Le rapporteur du texte avait donc déposé un amendement pour régler ce sujet pour le moins épineux. « Cela écarte de fait du dispositif les médecins libéraux qui seraient volontaires pour y participer comme la loi l’a prévu, a-t-il encore ajouté. Je propose, par cet amendement, que les médecins bénéficient d’une couverture assurantielle dès l’instant où ils entrent dans le système de permanence des soins. » L’amendement avait été accepté en commission mais n’a jamais été débattu en séance. Et pour cause, il a été « retoqué » pour des raisons constitutionnelles.

« Il n’a pas franchi la barrière de l’article 40 », regrette l’élu. Promulgué le 1erjuillet 2007, l’article 40 de la Constitution, qui porte sur « l’irrecevabilité financière » limite le pouvoir d’initiative des parlementaires en matière financière en interdisant toute création ou aggravation d’une charge publique et en n’autorisant la diminution d’une ressource publique que dans la mesure où elle est compensée par l’augmentation d’une autre ressource.

« Mais il faut impérativement rectifier le tir, reprend Jean-Pierre Door. J’espère que ce sera fait lors des débats concernant la RCP [Responsabilité civile professionnelle, NDLR] dans le cadre de la loi de finances de 2012. » La loi de finances qui est discutée jusqu’au 16 novembre à l’Assemblée. Une nouvelle occasion pour le gouvernement de régler cette question après plusieurs appels et tentatives ratés.

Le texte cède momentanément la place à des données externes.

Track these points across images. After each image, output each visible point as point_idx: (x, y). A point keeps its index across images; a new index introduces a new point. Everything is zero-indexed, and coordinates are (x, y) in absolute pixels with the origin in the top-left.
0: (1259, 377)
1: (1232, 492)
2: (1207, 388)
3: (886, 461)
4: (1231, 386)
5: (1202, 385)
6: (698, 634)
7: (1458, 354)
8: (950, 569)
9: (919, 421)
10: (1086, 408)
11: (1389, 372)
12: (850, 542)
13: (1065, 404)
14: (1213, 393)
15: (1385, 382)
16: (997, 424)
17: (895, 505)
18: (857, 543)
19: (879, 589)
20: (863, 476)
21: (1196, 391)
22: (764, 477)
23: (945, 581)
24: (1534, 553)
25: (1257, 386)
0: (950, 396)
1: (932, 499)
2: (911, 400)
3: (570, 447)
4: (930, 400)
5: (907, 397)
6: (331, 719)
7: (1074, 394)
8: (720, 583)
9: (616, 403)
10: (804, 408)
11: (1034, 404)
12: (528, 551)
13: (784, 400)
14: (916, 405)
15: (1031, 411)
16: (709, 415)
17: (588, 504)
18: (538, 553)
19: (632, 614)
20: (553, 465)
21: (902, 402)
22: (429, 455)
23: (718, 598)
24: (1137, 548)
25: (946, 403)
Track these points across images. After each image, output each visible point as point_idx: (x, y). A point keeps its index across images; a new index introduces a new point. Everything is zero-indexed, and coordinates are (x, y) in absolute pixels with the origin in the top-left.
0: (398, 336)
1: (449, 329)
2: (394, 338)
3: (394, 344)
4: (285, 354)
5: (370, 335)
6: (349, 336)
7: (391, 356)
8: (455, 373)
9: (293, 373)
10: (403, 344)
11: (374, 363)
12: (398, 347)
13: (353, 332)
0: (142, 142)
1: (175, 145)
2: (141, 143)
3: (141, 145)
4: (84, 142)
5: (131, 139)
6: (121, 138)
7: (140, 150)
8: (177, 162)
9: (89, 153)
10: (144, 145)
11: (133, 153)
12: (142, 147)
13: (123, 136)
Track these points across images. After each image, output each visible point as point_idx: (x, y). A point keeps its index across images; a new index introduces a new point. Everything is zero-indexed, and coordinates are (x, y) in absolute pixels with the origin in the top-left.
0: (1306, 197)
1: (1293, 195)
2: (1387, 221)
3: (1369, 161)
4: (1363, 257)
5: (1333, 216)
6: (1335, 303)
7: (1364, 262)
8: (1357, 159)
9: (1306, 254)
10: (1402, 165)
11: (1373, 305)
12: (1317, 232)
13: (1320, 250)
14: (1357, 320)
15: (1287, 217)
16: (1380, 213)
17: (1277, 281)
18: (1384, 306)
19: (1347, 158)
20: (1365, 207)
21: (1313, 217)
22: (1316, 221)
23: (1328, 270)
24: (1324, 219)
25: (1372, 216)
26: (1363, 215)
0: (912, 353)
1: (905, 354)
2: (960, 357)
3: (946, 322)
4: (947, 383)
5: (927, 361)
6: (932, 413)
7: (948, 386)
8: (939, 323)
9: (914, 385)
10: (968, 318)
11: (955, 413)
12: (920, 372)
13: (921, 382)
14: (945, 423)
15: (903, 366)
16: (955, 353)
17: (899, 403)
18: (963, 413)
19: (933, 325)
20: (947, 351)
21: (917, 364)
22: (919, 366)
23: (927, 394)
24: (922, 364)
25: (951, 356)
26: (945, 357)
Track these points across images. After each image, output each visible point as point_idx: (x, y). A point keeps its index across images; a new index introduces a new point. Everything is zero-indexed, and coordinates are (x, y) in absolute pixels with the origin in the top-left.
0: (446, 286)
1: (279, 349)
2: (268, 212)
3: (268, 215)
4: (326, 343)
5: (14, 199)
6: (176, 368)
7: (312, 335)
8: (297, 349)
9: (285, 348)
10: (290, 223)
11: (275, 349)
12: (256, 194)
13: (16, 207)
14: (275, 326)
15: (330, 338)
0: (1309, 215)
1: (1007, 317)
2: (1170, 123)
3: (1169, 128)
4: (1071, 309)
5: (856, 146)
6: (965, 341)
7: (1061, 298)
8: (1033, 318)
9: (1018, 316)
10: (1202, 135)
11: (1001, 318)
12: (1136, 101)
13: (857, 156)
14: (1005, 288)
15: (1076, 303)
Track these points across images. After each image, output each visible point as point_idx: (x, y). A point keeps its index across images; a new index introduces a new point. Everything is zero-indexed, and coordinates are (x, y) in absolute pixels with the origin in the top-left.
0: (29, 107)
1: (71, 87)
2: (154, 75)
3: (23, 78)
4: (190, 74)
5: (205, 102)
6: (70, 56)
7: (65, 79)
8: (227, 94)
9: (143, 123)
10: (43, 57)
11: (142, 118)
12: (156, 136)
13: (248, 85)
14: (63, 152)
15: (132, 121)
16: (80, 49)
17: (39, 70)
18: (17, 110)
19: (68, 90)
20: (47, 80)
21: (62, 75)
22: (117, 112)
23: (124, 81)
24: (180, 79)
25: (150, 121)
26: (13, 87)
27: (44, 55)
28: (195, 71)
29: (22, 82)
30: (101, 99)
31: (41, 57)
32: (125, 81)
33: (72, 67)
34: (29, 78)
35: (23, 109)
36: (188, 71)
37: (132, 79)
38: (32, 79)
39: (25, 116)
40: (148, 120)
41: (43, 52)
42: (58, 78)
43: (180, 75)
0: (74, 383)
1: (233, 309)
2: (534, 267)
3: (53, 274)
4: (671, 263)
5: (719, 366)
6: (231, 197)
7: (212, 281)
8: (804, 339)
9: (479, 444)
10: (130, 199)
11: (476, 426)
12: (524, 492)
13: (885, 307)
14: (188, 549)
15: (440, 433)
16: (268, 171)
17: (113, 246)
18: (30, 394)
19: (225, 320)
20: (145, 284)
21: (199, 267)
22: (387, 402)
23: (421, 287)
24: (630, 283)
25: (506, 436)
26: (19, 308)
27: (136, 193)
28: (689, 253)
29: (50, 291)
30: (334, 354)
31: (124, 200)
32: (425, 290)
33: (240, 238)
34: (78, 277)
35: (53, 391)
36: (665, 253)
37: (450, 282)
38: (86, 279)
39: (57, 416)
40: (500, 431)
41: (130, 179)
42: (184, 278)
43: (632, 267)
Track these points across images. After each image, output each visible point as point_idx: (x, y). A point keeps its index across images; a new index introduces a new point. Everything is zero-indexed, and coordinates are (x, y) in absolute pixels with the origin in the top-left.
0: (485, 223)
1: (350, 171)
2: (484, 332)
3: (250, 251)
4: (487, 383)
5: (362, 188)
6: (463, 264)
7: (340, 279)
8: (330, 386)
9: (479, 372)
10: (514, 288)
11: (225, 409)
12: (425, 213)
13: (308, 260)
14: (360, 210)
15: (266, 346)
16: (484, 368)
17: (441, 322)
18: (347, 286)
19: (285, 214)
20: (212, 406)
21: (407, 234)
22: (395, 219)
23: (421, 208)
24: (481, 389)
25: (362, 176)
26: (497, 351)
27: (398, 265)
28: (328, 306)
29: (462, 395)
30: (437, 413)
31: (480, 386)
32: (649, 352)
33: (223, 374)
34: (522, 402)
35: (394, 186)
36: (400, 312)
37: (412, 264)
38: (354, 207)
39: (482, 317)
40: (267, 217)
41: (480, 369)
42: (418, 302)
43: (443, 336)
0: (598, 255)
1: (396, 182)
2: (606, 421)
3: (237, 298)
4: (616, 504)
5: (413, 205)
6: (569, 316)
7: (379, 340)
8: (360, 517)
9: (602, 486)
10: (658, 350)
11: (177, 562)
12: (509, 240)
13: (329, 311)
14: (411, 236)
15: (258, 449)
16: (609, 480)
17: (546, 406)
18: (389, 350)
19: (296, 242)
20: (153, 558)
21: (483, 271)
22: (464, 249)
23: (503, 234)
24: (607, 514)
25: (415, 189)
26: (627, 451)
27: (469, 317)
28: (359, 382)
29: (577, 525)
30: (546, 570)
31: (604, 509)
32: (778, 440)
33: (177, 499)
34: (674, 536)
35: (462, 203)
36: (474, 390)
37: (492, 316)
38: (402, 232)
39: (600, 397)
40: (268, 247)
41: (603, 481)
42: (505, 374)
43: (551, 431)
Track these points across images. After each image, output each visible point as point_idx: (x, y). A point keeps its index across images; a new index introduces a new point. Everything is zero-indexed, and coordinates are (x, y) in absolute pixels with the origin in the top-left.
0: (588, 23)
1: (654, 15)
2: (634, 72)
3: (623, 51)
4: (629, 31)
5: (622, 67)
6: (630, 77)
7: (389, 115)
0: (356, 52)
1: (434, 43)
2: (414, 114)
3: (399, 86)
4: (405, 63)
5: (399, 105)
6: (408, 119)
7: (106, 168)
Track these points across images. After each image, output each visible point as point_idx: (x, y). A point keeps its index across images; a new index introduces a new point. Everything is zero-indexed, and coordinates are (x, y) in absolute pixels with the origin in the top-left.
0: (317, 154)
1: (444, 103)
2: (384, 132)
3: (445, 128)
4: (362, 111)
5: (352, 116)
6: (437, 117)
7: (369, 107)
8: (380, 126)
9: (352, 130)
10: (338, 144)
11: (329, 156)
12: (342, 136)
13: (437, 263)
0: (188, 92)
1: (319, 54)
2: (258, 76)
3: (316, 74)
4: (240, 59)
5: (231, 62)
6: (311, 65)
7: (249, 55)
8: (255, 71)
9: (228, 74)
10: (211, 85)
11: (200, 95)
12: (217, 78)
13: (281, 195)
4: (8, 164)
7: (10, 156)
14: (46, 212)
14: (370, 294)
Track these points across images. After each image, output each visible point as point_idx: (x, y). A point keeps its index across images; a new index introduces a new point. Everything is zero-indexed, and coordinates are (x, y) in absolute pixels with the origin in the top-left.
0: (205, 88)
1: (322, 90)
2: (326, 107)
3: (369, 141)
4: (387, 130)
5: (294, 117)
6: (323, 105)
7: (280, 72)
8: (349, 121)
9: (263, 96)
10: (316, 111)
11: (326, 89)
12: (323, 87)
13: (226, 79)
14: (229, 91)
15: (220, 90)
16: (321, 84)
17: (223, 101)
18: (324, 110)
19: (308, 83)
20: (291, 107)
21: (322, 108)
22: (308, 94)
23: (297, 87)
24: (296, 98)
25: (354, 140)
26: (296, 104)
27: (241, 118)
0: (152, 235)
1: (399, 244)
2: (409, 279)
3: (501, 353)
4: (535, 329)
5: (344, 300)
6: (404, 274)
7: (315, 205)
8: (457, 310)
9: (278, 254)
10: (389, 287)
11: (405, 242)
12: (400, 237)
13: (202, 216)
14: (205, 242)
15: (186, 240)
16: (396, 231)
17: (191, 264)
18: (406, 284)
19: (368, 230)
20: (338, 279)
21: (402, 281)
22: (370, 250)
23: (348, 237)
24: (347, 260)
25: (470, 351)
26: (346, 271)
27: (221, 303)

Trois mois d’interdiction d’exercice

En 2003, la Coordination nationale des médecins généralistes avait rédigé une charte de la permanence des soins dans laquelle était prévue « une couverture assurantielle prise en charge par l’hôpital ». Sans effet. Puis en mai 2006, Xavier Bertrand, déjà ministre de la Santé, indiquait devant l’ensemble des organisations et personnalités participant à l’organisation de la permanence des soins de santé que « dans tous les départements la participation des médecins libéraux à la régulation serait généralisée ». Il annonçait également que « le statut et la protection juridique dont bénéficie le médecin seraient précisés ».

Enfin en 2007, un praticien de Corse du Sud était victime d’un accident grave sur la voie publique alors qu’il étaitde garde et qu’il intervenait à la demande du Centre 15. Le conseil national de l’Ordre avait alors réclamé au ministère de la Santé de prendre en charge les conséquences financières de cet accident.

Cette fois, la FMF (Fédération des médecins de France) lance une campagne de sensibilisation autour d’une affiche dont le slogan est limpide « Pendant la PDS, un médecin n’est pas assuré, même pas par sa propre assurance » afin de mobiliser tous les médecins concernés. Reste à savoir combien de praticiens oseront refuser une permanence des soins. On se souvient du cas du Dr Tarpin, généraliste à Brignais (Rhône) condamné à trois mois d’interdiction d’exercice, dont deux avec sursis, par le conseil de l’Ordre pour avoir contesté une réquisition préfectorale.